I myself would build a slightly off TARDIS. But I think you knew that.
Heh, yeah, actually I did know that, Steve.
But then I probably would too, for that matter. 🙂
Two thoughts:
1) If you’re going to repurpose them, I think they should either be wireless hotspots or actual (wired) internet & power connections, so someone can go into one, and plug in their phone to recharge and/or plug in their laptop to access the internet. That sounds like the modern equivalent of the phone booth to me…
2) I bet you see the British phone booth as more iconic than the American one because the American one died out sooner. Remember that scene in Superman, the Movie when Clark Kent needs to change into his cape & tights and is surprised to see a payphone at an open kiosk (without walls or a door?) At the time, it was one of the funniest scenes in the movie, because it spoke to the rapidly disappearing American phone booth (circa the late ’70s).

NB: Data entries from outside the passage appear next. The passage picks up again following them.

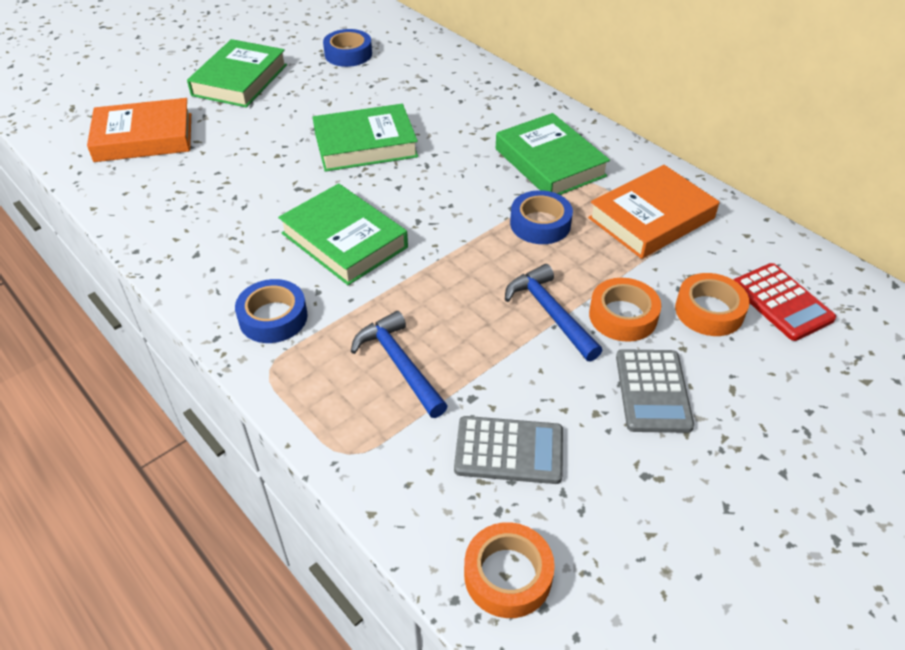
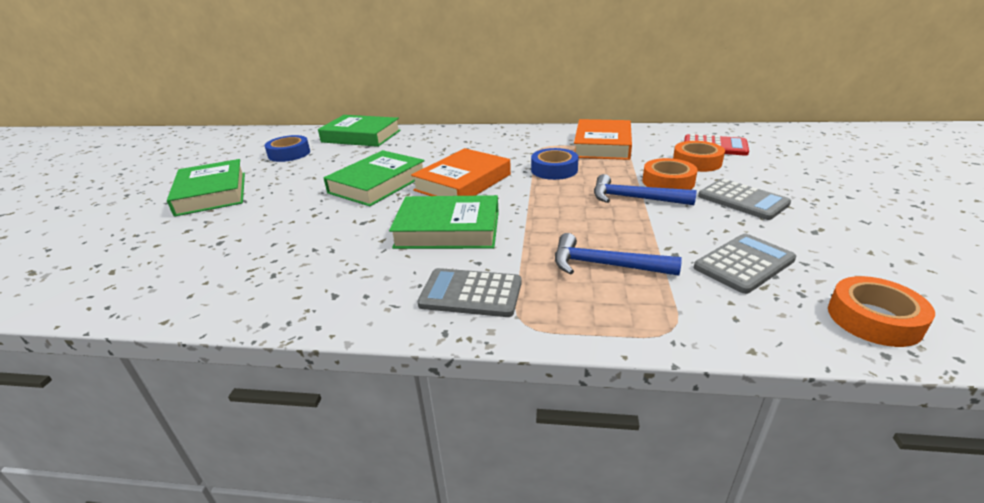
camera: 40 degrees left, 15 degrees down
(144, 137) = (158, 255): orange book -> orange book (463, 182)
(273, 317) = (471, 293): blue tape -> grey calculator
(550, 162) = (510, 147): green book -> green book (361, 136)

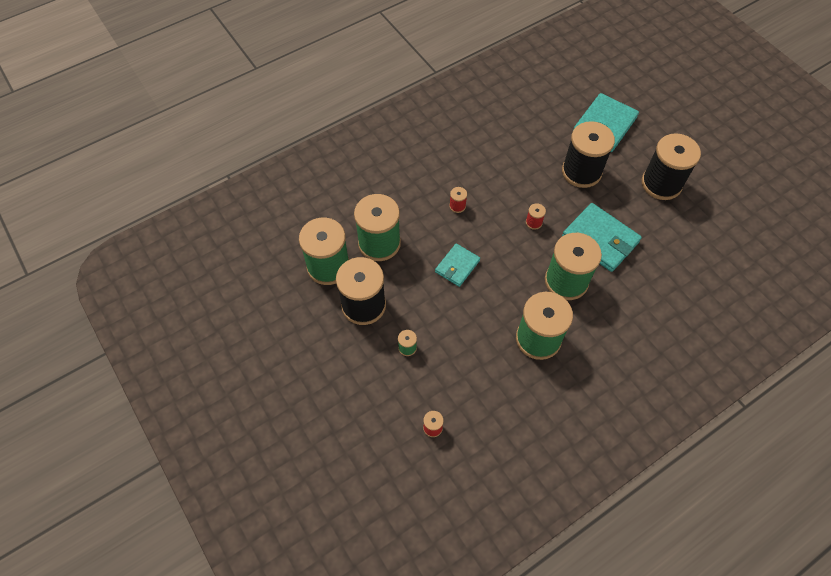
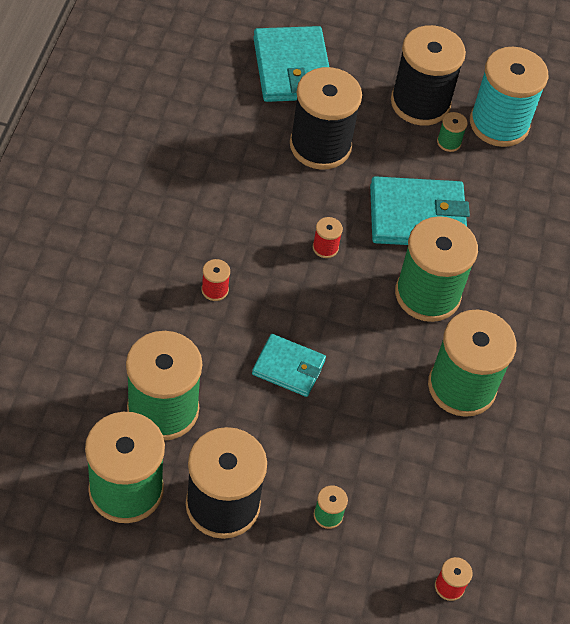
camera: 50 degrees left, 5 degrees down
(457, 266) = (288, 367): turquoise wallet -> turquoise wallet turned 60 degrees counterclockwise
(658, 213) = (449, 142): none -> green spool
(699, 222) = (499, 124): none -> turquoise spool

Brian, re: #1, I wouldn’t be at all surprised if some communities are doing exactly what you suggest (recall that the communities that purchase a box are free to do whatever they want with the thing). From what I understand, mobile phone usage is much higher in the UK than here (which is mind-boggling, since everyone here seems to have one), so it stands to reason that wireless Internet access is a bigger deal as well.
Another interesting idea: I think I read in one of those articles that the boxes are used in some locations to provide privacy for cell-phone users; the box itself has no electronic equipment, it just provides a soundproof space with a door. That seems like a win-win: no one is eavesdropping on a conversation that isn’t any of their business, and no one has to listen to some guy yammering away on his phone.
Re #2, that’s a good point about full-size American phone booths starting to vanish much earlier (although out here in the sticks where I live, full-scale booths could still be found here and there until the mid-90s, and even now there are some isolated ones around; sometimes they even still have phones in them!). Still, I’m not sure that American-style phone booths were ever considered symbolic of this country, the way the red phone box is of Great Britain. Were there ever candy tins, cabinets, salt-and-pepper shakers, etc., shaped like American booths and sold to tourists? Perhaps there were, but I can’t recall ever encountering any…
Heh…I Googled “phonebooth salt and pepper shakers” and the first site that came up was the Superman Homepage, which said this:
“Superman and the phone booth have been immortalized in a range of merchandise such as statues, figurines, metal containers, posters, and even salt and pepper shakers.”
Funny…not so much an American icon, but more of a Superman icon. Then again, would the British booth be as famous were it not for Dr. Who?
That’s pretty funny about the salt-and-pepper shakers… I imagine the Superman mythos is probably the only reference point a lot of younger people have for old-fashioned phone booths these days.
As for the Doctor Who connection, I guess that might be a factor, but i really don’t think so. The TARDIS is a police box, not a phone box. Very different-looking thing, and not just because one is blue and one is red.